Brasil
Brumadinho: Justiça vai analisar tragédia após 7 anos
Era uma sexta-feira quando Nayara Porto, com 27 anos na época, preparava um pudim, sobremesa favorita de seu marido, Everton Lopes Ferreira, de 32 anos. Após colocar o doce no forno, ouviu sua vizinha comentando com uma tia sobre a ruptura da barragem da Vale, localizada na Mina Córrego do Feijão, em Brumadinho, região metropolitana de Belo Horizonte (MG).
“Fiquei um pouco confusa inicialmente. Depois, a vizinha me chamou para perguntar se meu marido estava em casa. Respondi que não, que ele estava trabalhando. Foi então que ela me contou o que havia ocorrido”, lembra Nayara em entrevista ao programa Natureza Viva, da Rádio Nacional, da EBC. “Foi um desespero total.”
“Tentei ligar para ele várias vezes, mas o telefone não tocava. Depois tentei contato com alguns amigos dele que estavam lá, até conseguir falar com um que escapou da lama por um milagre de Deus. Ele me disse: ‘oh Nayara, ora, pede a Deus.’ O armazém onde ele trabalhava, o almoxarifado, foi destruído, não sobrou nada.”
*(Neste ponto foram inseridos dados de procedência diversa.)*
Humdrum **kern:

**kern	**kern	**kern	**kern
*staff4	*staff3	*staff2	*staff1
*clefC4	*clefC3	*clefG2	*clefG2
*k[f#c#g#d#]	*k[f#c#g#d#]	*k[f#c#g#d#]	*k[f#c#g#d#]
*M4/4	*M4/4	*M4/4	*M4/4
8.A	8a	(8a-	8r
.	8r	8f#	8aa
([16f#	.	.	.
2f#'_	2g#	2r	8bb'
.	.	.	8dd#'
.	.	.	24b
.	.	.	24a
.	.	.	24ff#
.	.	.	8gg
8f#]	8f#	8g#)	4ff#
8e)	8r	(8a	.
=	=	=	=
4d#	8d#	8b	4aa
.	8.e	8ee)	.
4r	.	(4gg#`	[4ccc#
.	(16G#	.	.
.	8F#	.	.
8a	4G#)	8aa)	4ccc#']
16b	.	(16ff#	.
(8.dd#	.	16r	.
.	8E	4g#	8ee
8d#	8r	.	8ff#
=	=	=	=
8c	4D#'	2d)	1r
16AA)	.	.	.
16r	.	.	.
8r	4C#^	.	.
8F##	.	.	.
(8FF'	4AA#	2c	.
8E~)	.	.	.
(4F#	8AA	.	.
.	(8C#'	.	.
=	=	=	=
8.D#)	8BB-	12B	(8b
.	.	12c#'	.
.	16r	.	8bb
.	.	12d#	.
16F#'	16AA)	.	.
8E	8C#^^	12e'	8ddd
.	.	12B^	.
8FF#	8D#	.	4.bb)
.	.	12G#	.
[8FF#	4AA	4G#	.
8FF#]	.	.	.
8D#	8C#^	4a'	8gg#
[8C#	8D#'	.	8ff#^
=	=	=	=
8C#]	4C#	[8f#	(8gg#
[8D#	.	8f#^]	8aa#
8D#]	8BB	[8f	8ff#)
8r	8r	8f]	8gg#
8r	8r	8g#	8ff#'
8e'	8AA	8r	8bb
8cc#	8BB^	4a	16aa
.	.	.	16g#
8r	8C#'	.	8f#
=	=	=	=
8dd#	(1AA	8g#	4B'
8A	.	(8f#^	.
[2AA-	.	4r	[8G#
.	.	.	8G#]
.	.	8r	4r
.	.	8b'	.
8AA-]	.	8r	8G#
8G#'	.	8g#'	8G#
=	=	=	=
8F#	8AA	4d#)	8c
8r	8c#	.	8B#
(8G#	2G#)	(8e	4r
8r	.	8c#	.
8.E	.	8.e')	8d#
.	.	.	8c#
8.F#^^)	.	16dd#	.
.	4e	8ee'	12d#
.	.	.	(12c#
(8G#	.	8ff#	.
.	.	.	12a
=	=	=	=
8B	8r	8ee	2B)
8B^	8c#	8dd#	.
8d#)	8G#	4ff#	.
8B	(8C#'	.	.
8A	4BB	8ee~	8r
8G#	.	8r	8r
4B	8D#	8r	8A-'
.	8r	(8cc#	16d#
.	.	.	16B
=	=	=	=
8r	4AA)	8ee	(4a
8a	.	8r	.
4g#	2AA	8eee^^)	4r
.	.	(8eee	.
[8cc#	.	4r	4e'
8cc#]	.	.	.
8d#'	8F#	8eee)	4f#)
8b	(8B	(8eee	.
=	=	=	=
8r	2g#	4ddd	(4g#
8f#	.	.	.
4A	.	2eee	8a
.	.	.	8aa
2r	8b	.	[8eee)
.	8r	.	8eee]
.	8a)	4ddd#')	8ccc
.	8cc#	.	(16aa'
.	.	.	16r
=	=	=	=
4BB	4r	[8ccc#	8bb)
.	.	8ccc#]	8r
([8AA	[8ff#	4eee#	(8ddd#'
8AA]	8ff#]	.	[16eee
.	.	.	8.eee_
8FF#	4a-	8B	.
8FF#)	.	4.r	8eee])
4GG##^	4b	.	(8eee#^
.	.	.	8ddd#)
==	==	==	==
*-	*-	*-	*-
O acidente e seus desdobramentos
Naquele 25 de janeiro de 2019, por volta das 12h30, a barragem rompeu, resultando em 272 mortes, caracterizando um crime chamado de “tragédia-crime” pela Associação dos Familiares de Vítimas e Atingidos pelo Rompimento da Barragem da Mina Córrego do Feijão (AVABRUM). Hoje, 2.557 dias depois, ninguém foi responsabilizado criminalmente.
Sete anos após o desastre, a Justiça Federal de Belo Horizonte inicia audiências de instrução em 23 de fevereiro, podendo responsabilizar criminalmente até 15 pessoas até maio de 2027. Entre elas estão onze ex-diretores, gerentes e engenheiros da Vale e quatro funcionários da TÜV SÜD, empresa alemã de monitoramento da barragem.
Contexto de outros desastres
Para a jornalista Cristina Serra, autora do livro sobre a tragédia em Mariana, o episódio de Brumadinho lembra outros graves acidentes ambientais no Brasil, como o rompimento da barragem de Mariana em 2015 e o afundamento do solo em Maceió em 2018, todos ainda sem responsabilização criminal.
“Essas empresas mineradoras operam com irresponsabilidade, negligenciando a segurança para maximizar lucros,” observa a jornalista, que também critica a fiscalização pública, afirmando que os órgãos, tanto estaduais quanto federais, não atuam de forma eficaz, limitando-se a analisar documentos enviados pelas empresas sem inspeções adequadas.
Reparações e posicionamentos
A Vale, procurada pela Agência Brasil, não comenta ações judiciais em curso, mas destaca esforços na reparação socioambiental e investimentos em segurança das barragens. Por sua vez, a Samarco reafirma seu compromisso com a reparação definitiva e lembra as ações já realizadas desde o rompimento em Mariana.
Homenagem às vítimas
Hoje, às 11h, a AVABRUM realizará um ato em memória das 272 vítimas, no Letreiro de Brumadinho, ponto de entrada da cidade próximo ao radar da rodovia MG 40.